::: Record excerpts
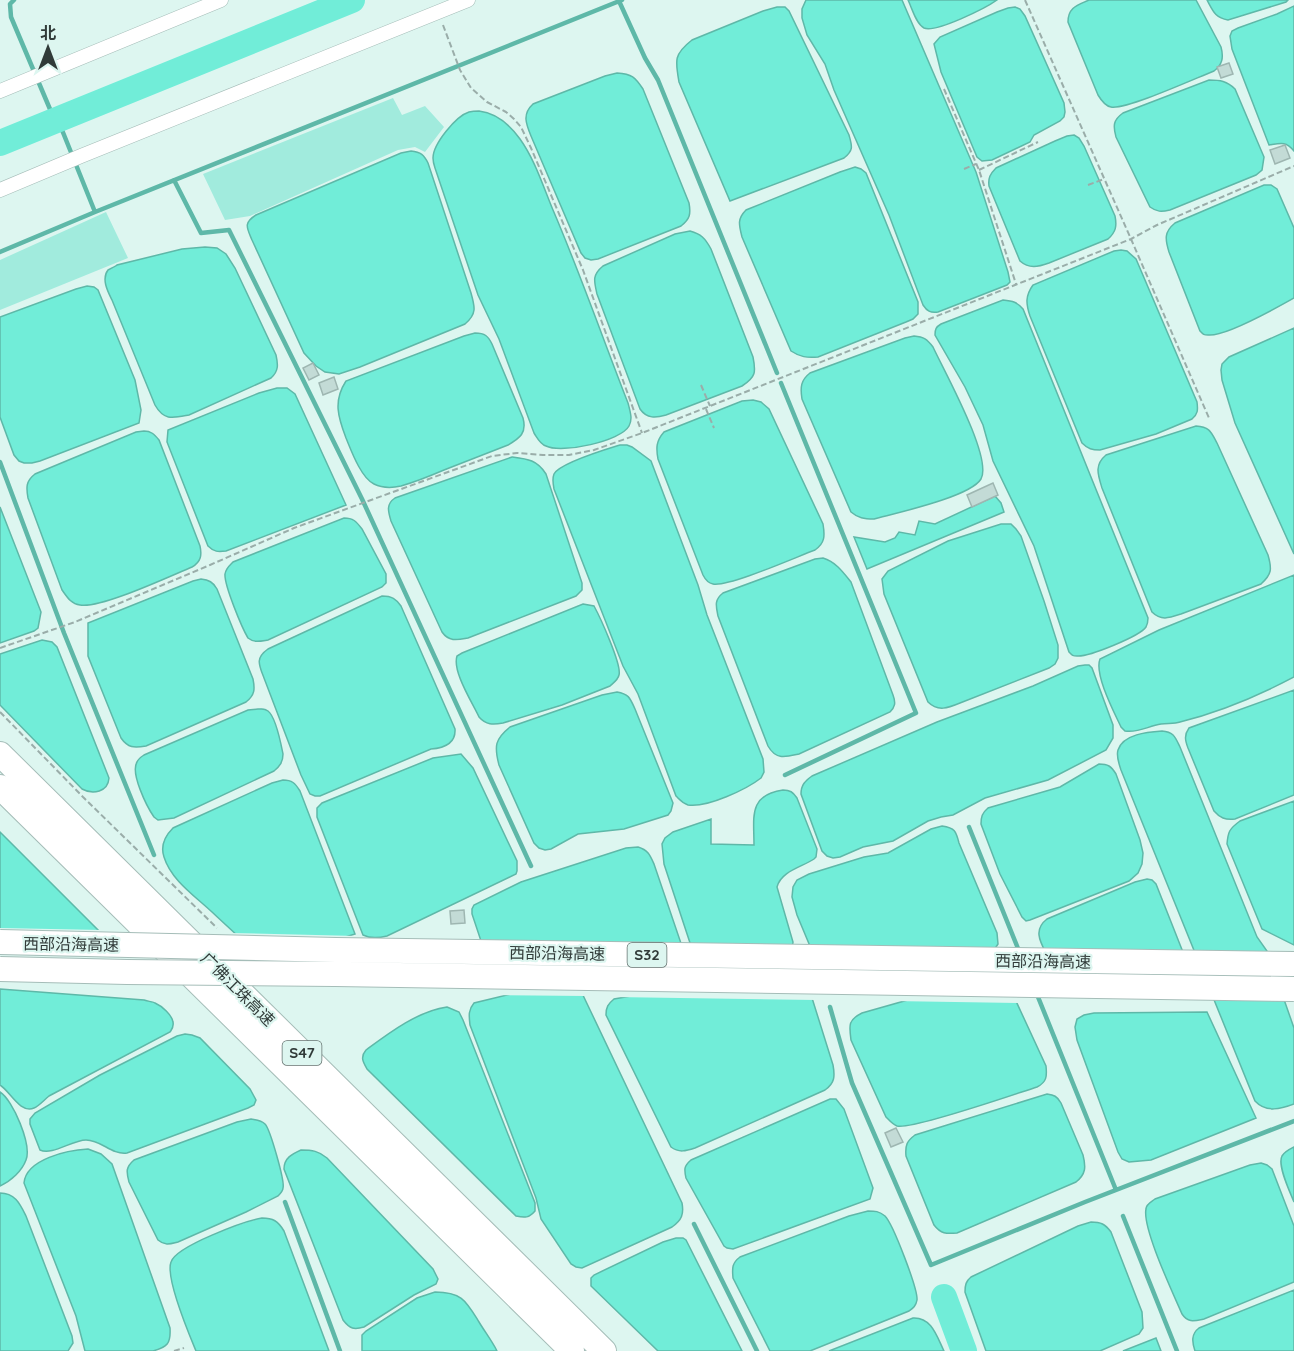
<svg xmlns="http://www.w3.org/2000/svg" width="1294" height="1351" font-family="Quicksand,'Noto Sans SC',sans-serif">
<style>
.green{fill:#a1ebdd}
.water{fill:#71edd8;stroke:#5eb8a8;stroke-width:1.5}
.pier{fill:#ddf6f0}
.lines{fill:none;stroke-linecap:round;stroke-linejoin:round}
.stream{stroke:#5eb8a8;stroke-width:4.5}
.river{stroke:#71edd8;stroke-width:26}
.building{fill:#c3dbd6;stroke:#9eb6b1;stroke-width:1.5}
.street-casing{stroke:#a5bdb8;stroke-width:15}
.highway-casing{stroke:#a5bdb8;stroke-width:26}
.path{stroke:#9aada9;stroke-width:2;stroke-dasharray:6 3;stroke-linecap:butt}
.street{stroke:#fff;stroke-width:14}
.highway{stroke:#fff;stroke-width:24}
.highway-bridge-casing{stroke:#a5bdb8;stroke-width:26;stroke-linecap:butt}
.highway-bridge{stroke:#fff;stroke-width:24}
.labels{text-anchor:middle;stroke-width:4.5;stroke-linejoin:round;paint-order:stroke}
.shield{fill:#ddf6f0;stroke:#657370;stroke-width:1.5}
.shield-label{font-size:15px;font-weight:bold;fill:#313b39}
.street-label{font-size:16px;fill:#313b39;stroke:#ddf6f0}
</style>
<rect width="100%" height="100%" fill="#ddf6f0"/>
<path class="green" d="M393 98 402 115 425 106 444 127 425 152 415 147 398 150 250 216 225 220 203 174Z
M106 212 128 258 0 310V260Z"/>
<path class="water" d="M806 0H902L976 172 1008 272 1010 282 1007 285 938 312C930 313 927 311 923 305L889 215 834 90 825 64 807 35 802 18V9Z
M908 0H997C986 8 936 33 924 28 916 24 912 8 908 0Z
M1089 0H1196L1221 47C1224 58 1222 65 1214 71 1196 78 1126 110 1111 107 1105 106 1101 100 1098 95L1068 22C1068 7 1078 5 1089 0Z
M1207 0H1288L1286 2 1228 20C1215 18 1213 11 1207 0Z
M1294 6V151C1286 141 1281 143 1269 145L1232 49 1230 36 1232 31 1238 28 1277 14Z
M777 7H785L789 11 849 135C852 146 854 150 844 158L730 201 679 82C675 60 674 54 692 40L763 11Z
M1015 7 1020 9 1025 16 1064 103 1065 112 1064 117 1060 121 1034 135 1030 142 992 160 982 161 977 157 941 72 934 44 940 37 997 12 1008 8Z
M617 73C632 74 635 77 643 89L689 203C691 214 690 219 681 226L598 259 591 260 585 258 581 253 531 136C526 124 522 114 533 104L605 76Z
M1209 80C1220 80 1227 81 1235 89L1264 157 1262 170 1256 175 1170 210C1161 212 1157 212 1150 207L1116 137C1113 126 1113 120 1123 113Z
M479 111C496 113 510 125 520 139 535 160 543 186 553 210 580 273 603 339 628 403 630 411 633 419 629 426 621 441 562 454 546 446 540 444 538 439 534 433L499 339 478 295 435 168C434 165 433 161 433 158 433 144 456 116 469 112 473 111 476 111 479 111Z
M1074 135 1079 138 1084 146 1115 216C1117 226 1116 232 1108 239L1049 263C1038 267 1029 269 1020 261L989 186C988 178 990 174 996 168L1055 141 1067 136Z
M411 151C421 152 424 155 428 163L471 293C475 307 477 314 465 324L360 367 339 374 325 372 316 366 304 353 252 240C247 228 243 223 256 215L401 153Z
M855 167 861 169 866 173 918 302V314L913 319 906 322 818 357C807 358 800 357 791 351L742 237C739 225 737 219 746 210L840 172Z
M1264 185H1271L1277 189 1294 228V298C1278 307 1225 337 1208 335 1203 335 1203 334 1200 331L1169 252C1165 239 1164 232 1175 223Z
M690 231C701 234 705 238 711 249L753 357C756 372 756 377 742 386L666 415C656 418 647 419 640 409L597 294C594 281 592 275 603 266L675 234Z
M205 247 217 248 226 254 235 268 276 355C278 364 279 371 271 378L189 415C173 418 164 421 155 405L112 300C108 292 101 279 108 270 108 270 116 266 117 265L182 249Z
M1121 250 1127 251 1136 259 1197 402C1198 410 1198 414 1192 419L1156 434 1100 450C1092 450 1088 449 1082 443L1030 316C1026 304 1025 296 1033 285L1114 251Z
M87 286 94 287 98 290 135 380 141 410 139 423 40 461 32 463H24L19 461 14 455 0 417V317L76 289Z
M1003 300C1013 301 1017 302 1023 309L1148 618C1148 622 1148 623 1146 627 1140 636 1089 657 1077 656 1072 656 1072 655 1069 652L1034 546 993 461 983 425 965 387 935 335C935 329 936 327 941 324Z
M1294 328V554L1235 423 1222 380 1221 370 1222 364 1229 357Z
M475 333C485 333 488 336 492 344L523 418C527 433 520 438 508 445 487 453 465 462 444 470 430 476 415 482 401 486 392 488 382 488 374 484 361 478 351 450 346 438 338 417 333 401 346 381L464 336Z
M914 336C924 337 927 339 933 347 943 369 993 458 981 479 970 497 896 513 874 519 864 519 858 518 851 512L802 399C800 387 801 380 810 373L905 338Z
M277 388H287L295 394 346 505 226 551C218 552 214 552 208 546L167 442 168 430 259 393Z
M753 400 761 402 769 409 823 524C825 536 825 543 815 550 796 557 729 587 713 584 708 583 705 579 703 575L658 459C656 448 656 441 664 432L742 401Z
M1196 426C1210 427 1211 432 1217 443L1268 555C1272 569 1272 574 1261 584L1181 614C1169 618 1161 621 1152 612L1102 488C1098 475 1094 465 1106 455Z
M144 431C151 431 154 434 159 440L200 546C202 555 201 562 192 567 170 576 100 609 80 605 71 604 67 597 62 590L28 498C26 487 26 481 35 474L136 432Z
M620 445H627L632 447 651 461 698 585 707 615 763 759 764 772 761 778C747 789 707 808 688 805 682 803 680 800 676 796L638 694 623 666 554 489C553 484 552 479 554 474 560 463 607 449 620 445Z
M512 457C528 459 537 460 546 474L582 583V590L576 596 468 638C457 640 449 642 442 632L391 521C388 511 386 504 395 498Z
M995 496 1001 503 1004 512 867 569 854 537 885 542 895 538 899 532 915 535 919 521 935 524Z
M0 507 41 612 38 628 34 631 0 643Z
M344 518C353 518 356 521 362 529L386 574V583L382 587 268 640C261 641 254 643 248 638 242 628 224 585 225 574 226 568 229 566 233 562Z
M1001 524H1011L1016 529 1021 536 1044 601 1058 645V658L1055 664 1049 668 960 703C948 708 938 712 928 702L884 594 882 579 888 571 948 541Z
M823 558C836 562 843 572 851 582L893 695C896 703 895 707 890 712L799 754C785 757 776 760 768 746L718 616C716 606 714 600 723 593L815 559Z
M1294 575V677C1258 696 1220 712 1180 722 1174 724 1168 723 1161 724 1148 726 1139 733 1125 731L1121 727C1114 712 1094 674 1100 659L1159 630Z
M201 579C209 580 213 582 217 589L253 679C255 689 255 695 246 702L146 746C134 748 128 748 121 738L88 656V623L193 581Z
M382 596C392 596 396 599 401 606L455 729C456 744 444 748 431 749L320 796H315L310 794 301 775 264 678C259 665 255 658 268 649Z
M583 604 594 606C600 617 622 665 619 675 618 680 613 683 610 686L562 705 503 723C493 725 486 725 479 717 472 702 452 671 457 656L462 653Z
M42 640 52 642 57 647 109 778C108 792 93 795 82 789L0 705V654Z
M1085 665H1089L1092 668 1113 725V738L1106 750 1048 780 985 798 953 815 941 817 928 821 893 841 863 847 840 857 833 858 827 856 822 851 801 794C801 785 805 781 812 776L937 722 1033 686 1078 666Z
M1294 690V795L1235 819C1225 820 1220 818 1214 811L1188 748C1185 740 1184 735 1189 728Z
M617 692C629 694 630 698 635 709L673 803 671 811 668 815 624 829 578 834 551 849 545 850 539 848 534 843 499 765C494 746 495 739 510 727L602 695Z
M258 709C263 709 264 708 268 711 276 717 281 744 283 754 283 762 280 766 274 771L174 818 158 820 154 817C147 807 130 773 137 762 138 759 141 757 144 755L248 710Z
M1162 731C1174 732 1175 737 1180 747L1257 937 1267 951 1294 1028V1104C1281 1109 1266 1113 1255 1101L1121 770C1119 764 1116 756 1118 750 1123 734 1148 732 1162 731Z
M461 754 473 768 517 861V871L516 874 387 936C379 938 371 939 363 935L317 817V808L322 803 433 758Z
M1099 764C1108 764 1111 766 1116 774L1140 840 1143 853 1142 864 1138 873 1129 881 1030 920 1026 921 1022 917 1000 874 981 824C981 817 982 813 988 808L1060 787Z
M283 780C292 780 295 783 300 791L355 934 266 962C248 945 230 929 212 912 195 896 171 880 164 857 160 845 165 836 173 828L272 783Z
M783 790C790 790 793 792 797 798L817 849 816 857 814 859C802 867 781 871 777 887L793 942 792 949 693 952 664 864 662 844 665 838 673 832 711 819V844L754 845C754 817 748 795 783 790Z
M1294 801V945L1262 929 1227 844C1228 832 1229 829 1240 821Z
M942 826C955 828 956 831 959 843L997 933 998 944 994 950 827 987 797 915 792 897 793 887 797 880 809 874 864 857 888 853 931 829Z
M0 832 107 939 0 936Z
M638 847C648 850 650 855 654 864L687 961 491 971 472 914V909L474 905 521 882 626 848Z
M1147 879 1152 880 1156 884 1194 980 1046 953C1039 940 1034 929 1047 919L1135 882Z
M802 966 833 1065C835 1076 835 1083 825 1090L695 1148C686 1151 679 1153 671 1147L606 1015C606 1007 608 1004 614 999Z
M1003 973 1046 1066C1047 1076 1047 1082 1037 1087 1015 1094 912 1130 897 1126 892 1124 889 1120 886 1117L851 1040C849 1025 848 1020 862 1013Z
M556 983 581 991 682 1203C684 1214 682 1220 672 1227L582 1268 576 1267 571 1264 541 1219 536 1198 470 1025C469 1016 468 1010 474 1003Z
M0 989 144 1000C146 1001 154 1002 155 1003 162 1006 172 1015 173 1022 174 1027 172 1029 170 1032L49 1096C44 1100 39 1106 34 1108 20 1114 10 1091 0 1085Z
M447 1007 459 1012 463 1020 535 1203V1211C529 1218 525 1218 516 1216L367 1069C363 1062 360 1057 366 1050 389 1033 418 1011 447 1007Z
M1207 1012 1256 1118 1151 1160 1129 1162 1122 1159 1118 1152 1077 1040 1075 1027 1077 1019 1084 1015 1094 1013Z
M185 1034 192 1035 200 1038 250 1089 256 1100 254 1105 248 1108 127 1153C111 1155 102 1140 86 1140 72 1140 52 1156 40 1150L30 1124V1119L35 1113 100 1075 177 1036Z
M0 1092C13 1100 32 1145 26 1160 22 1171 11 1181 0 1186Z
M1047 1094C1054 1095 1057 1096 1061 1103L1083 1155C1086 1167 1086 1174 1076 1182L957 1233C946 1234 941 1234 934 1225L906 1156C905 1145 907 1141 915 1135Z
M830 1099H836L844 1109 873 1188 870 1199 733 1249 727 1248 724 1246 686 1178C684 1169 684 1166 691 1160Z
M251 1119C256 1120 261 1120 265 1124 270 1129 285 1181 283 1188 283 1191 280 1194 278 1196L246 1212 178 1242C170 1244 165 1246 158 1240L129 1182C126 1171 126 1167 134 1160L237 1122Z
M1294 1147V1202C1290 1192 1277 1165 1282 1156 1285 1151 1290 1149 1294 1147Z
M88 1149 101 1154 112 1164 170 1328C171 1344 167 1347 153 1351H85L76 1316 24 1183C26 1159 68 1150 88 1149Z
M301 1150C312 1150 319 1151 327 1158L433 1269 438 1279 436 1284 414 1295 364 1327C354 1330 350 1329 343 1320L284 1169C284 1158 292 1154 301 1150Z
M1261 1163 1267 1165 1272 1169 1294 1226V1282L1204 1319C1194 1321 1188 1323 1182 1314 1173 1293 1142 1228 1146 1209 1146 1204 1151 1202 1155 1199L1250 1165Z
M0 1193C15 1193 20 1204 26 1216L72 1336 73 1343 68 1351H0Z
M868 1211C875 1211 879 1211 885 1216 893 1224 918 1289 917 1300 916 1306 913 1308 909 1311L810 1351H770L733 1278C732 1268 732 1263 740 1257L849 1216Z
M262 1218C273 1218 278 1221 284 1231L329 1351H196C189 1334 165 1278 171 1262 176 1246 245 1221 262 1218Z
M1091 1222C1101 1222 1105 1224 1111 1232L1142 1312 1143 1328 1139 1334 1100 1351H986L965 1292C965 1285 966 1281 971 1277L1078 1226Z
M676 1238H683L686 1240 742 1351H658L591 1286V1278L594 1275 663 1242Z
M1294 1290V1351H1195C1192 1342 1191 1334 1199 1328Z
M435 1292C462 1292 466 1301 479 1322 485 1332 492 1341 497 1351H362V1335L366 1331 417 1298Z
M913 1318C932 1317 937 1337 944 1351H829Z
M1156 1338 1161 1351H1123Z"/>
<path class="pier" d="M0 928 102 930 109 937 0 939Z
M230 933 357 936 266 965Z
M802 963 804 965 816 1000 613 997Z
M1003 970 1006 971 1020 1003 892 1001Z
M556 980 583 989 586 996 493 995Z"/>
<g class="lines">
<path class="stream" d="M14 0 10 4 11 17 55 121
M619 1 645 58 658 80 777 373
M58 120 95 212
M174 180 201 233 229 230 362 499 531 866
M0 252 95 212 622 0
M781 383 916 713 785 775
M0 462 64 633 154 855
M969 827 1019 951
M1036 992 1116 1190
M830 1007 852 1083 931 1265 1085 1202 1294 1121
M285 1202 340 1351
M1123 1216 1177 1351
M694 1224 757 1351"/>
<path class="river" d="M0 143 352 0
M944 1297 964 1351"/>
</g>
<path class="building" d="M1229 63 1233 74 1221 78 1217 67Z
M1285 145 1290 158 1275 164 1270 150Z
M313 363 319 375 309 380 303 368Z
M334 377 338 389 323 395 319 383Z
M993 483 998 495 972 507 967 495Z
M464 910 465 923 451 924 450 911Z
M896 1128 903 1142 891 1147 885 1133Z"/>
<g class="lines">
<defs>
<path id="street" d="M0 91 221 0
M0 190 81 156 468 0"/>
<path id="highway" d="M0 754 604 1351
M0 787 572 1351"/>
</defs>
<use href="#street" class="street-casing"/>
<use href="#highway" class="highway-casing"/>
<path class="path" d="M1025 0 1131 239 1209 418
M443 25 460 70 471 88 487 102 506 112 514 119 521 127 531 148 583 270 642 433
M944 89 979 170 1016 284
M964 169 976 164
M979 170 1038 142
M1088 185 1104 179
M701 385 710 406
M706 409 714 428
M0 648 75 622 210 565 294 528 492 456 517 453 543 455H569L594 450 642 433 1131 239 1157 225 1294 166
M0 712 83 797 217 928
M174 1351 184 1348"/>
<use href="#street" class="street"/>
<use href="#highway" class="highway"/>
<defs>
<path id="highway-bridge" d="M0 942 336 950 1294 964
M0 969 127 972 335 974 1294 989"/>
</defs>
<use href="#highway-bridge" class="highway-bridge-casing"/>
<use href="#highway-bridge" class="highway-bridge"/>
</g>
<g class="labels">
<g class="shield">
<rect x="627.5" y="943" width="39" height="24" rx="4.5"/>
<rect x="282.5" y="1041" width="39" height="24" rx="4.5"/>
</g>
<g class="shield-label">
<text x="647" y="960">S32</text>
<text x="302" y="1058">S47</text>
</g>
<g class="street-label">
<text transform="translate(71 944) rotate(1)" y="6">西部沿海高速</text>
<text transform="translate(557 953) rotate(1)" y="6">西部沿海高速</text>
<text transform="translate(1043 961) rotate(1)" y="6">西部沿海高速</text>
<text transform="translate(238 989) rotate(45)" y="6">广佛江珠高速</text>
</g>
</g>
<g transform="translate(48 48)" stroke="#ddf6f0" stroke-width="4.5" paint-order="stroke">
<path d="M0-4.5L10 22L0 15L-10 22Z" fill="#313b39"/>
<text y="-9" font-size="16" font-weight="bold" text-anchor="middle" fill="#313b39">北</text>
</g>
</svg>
::::::
How to complete this task
Only the lines above starting with the one with "M1294 1290V1351H1195C1192 1342" and going through the one with "M0 712 83 797 217 928" are to be copied, word for word and with both ends kept.

Answer for this exercise
M1294 1290V1351H1195C1192 1342 1191 1334 1199 1328Z
M435 1292C462 1292 466 1301 479 1322 485 1332 492 1341 497 1351H362V1335L366 1331 417 1298Z
M913 1318C932 1317 937 1337 944 1351H829Z
M1156 1338 1161 1351H1123Z"/>
<path class="pier" d="M0 928 102 930 109 937 0 939Z
M230 933 357 936 266 965Z
M802 963 804 965 816 1000 613 997Z
M1003 970 1006 971 1020 1003 892 1001Z
M556 980 583 989 586 996 493 995Z"/>
<g class="lines">
<path class="stream" d="M14 0 10 4 11 17 55 121
M619 1 645 58 658 80 777 373
M58 120 95 212
M174 180 201 233 229 230 362 499 531 866
M0 252 95 212 622 0
M781 383 916 713 785 775
M0 462 64 633 154 855
M969 827 1019 951
M1036 992 1116 1190
M830 1007 852 1083 931 1265 1085 1202 1294 1121
M285 1202 340 1351
M1123 1216 1177 1351
M694 1224 757 1351"/>
<path class="river" d="M0 143 352 0
M944 1297 964 1351"/>
</g>
<path class="building" d="M1229 63 1233 74 1221 78 1217 67Z
M1285 145 1290 158 1275 164 1270 150Z
M313 363 319 375 309 380 303 368Z
M334 377 338 389 323 395 319 383Z
M993 483 998 495 972 507 967 495Z
M464 910 465 923 451 924 450 911Z
M896 1128 903 1142 891 1147 885 1133Z"/>
<g class="lines">
<defs>
<path id="street" d="M0 91 221 0
M0 190 81 156 468 0"/>
<path id="highway" d="M0 754 604 1351
M0 787 572 1351"/>
</defs>
<use href="#street" class="street-casing"/>
<use href="#highway" class="highway-casing"/>
<path class="path" d="M1025 0 1131 239 1209 418
M443 25 460 70 471 88 487 102 506 112 514 119 521 127 531 148 583 270 642 433
M944 89 979 170 1016 284
M964 169 976 164
M979 170 1038 142
M1088 185 1104 179
M701 385 710 406
M706 409 714 428
M0 648 75 622 210 565 294 528 492 456 517 453 543 455H569L594 450 642 433 1131 239 1157 225 1294 166
M0 712 83 797 217 928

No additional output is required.